_Exercise requirements_
1. In the link roundup, which novel does Peter Watts use his version of vampirism in?
2. In the link roundup, list every activity that the sentence beginning "Read about important historical cases" names for the FVZA tribute website.

A handful of things that aren’t enough for separate posts:
If you still have time to make things, Evil Mad Scientist has a number of ideas for the technogeek in you. I’m especially fond of making “specimen jars” using unusual foodstuffs. With creative labeling, tapioca pearls (for example) can become “Eggs: Origin unknown”.
Author Peter Watts has an interesting take on vampires, which he presents as a parody Powerpoint presentation. He used this version of vampirism to good effect in his novel Blindsight.
The webzine Cracked.com does “listicles” the right way, by actually writing about the items in the list. Their collection tagged “horror” provides you with more real-world creepiness than you can imagine.
At OverthinkingIt.com, Shana Mlawski explains how It’s the Great Pumpkin, Charlie Brown is the scariest movie ever.
The Federal Vampire and Zombie Agency may no longer exist, but thanks in part to the efforts of a former regional director, a “tribute” website to the FVZA is still maintained. Read about important historical cases, learn about the biology of the undead, and study the effectiveness of various weapons and tactics against them. I’m partial to the “interactive cases” that put you into some actual incidents from their files.
Before the ubiquity of television, people got their chills from the radio. Thanks to all the Old Time Radio fans, and the Internet Archive, dozens upon dozens of episodes are available for download. At rarely more than half an hour in length, they make for ideal listening at any time.

_Supplied records_
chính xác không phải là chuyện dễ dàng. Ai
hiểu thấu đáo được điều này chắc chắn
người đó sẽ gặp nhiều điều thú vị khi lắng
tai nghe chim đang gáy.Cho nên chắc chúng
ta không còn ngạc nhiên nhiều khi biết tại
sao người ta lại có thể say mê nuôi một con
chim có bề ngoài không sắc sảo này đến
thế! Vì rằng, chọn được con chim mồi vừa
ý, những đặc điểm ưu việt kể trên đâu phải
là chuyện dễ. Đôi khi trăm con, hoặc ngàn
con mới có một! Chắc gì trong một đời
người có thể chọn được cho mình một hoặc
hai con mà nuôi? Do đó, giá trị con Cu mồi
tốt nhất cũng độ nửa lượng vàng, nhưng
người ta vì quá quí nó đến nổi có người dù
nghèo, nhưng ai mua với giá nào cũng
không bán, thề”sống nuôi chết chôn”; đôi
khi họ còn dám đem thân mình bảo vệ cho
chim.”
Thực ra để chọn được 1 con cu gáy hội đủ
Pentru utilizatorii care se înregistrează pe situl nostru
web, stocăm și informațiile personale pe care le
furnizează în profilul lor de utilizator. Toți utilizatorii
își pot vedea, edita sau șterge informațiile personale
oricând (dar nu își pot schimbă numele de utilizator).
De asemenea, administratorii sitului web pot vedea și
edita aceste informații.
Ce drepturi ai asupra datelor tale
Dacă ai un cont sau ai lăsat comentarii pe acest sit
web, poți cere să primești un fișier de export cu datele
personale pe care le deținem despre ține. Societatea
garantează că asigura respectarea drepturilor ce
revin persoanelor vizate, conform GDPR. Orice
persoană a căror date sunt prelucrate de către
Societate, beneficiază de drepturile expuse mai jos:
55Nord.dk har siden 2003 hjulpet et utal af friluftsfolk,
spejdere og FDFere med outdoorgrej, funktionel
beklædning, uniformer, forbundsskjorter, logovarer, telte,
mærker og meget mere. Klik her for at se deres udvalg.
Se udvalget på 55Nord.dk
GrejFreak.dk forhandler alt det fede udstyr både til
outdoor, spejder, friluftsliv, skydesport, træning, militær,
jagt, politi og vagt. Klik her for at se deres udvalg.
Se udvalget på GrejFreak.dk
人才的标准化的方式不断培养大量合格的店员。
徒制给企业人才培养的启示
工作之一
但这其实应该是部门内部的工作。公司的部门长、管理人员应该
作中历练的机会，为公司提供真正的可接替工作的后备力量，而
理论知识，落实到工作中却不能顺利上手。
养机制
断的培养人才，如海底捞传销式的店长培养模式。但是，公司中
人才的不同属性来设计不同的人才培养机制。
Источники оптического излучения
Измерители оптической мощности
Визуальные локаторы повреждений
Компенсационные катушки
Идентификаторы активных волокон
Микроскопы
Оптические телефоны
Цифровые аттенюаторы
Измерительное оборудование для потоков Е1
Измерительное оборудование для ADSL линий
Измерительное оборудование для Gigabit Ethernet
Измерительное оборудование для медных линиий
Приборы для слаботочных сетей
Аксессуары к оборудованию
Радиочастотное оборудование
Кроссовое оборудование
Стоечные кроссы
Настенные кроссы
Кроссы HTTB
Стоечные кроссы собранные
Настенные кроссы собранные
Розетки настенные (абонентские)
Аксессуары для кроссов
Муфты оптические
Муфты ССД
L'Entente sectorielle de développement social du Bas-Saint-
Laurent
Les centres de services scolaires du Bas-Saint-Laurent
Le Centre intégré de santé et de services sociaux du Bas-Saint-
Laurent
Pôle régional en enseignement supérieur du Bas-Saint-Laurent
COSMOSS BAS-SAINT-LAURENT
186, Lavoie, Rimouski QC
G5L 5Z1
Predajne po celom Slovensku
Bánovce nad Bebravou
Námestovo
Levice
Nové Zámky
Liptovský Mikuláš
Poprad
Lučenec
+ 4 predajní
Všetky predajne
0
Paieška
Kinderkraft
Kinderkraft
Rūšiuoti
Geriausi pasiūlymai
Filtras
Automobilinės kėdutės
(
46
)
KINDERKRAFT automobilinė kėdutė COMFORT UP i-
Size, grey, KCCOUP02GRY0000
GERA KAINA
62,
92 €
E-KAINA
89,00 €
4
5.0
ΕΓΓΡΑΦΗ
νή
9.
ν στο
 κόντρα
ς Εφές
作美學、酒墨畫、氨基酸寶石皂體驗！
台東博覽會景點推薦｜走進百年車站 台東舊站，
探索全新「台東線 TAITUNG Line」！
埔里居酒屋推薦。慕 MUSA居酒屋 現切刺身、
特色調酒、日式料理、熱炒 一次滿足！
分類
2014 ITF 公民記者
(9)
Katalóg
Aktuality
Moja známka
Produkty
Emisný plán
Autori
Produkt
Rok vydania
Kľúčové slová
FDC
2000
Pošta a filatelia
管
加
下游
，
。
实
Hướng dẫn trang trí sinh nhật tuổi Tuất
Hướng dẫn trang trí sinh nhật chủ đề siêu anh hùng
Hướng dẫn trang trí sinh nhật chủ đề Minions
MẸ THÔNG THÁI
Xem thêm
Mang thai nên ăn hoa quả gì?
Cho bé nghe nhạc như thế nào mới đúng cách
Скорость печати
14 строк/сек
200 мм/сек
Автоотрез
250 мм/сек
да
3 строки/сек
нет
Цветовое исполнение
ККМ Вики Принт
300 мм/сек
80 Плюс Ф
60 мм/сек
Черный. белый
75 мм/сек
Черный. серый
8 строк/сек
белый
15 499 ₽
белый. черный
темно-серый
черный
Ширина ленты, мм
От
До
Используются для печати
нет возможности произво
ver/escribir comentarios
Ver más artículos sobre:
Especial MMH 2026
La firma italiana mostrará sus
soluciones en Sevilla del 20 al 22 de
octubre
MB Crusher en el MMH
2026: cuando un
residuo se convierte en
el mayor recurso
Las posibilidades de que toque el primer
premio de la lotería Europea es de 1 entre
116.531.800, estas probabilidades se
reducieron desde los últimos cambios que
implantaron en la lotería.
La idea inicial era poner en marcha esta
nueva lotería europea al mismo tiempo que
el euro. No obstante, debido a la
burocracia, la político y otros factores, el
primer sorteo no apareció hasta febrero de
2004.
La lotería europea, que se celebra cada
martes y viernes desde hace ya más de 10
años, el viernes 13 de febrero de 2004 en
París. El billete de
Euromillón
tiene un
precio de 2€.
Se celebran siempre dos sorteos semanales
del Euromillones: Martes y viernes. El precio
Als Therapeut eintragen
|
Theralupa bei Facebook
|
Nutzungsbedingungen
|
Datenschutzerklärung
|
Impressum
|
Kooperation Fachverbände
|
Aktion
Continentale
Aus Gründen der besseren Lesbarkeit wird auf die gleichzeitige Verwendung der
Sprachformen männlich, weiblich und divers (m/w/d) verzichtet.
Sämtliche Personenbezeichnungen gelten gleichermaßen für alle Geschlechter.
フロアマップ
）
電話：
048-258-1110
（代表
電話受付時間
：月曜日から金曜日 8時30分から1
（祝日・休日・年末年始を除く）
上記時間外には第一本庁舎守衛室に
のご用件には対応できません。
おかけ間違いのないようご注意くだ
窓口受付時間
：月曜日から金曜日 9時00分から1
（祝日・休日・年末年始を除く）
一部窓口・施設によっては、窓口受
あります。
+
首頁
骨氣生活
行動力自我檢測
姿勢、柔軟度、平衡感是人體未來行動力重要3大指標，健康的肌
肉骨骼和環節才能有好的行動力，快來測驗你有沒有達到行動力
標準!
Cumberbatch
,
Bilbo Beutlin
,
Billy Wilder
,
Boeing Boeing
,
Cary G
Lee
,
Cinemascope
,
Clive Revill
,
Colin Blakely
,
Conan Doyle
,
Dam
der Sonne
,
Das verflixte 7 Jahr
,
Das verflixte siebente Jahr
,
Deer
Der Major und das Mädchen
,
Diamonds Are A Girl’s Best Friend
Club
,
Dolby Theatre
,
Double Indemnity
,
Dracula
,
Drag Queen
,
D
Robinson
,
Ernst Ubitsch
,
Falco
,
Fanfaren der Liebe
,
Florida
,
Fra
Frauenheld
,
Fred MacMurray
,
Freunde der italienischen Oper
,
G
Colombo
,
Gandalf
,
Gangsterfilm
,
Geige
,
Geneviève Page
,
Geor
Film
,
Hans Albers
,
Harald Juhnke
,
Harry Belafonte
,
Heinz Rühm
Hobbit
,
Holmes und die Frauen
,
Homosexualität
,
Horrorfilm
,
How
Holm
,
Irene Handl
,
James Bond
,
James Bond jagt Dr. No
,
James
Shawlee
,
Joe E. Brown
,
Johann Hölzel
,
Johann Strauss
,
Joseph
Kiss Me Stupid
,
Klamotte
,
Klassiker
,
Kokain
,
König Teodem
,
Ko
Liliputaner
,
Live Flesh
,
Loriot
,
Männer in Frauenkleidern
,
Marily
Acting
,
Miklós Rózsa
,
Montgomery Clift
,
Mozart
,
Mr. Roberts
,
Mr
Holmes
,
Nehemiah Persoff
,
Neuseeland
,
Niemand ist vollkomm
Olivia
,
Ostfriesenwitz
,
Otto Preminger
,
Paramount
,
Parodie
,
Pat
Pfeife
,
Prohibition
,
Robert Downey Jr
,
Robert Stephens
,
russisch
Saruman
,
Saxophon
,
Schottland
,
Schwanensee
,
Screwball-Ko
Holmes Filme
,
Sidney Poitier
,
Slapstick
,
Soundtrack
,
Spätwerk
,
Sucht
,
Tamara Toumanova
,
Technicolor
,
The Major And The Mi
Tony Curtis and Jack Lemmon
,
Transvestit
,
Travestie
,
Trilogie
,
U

_Solutions for each task_
1. Blindsight

2.
- Read about important historical cases
- Learn about the biology of the undead
- Study the effectiveness of various weapons and tactics against them